Vietnam’s Ministry of Agriculture and Rural Development said it has launched the first phase of a five-year project to ensure the safety of dams in the country, funded in part by the government of New Zealand.
The announcement comes after New Zealand Minister of Foreign Affairs, Murray McCully, visited Vietnam Deputy Prime Minister and Foreign Minister, Pham Binh Minh, in Hanoi on April 24.
With US$5.4 million in funding from NZ, the project will seek to offer solutions that would reduce deaths from flooding along the 1,000-km long Ca River and reduce associated economic losses by 30% by 2021.
The country is vulnerable to natural disasters, especially storms and floods which cause serious damage, said Deputy Minister of Agriculture and Rural Development, Ha Cong Tuan, in an article published in the Vietnam News.
Earlier this year, HydroWorld.com reported two earthquakes occurred Feb. 26 about 50 km southwest of the US$260 million 190-MW Song Tranh 2 hydropower project, according to the Earthquake Information and Tsunami Warning Centre at Vietnam’s Institute of Geophysics.
Song Tranh 2, completed in 2010, is located in Bac Tra My district, Quang Nam province.
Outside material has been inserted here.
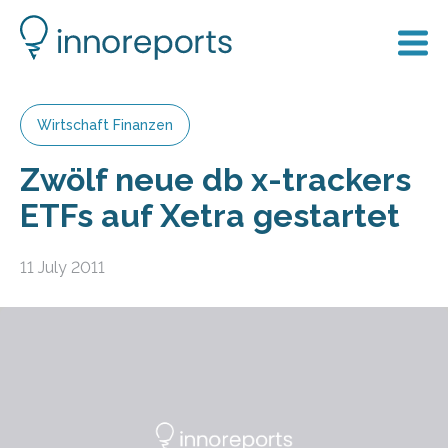
Wirtschaft Finanzen
Zwölf neue db x-trackers
ETFs auf Xetra gestartet
11 July 2011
The epicenters of both events happened in Nam Tra My district, which boarders Bac Tra My district and is also in Quang Nam province.
Along with a similar project funded by the World Bank, the dam safety project is hoped to help Vietnam improve dam quality and the operation of dams and water reservoirs, thus reducing damage caused by natural disasters, Tuan said.
Vietnam is also increasing its hydropower assets.
Today, California-based equipment supplier JHP & Associates Inc. was awarded a contract to outfit Vietnam’s 64-MW Yen Son plant with a pair of turbine units, governor, excitation system, transformers, control and protection systems and other electromechanical equipment.
The equipment will be manufactured by the Tianfa Heavy Machinery & Hydro Power Equipment Manufacture Co. Ltd. in Tianjin, China, which signed a distribution deal with JHP in 2014.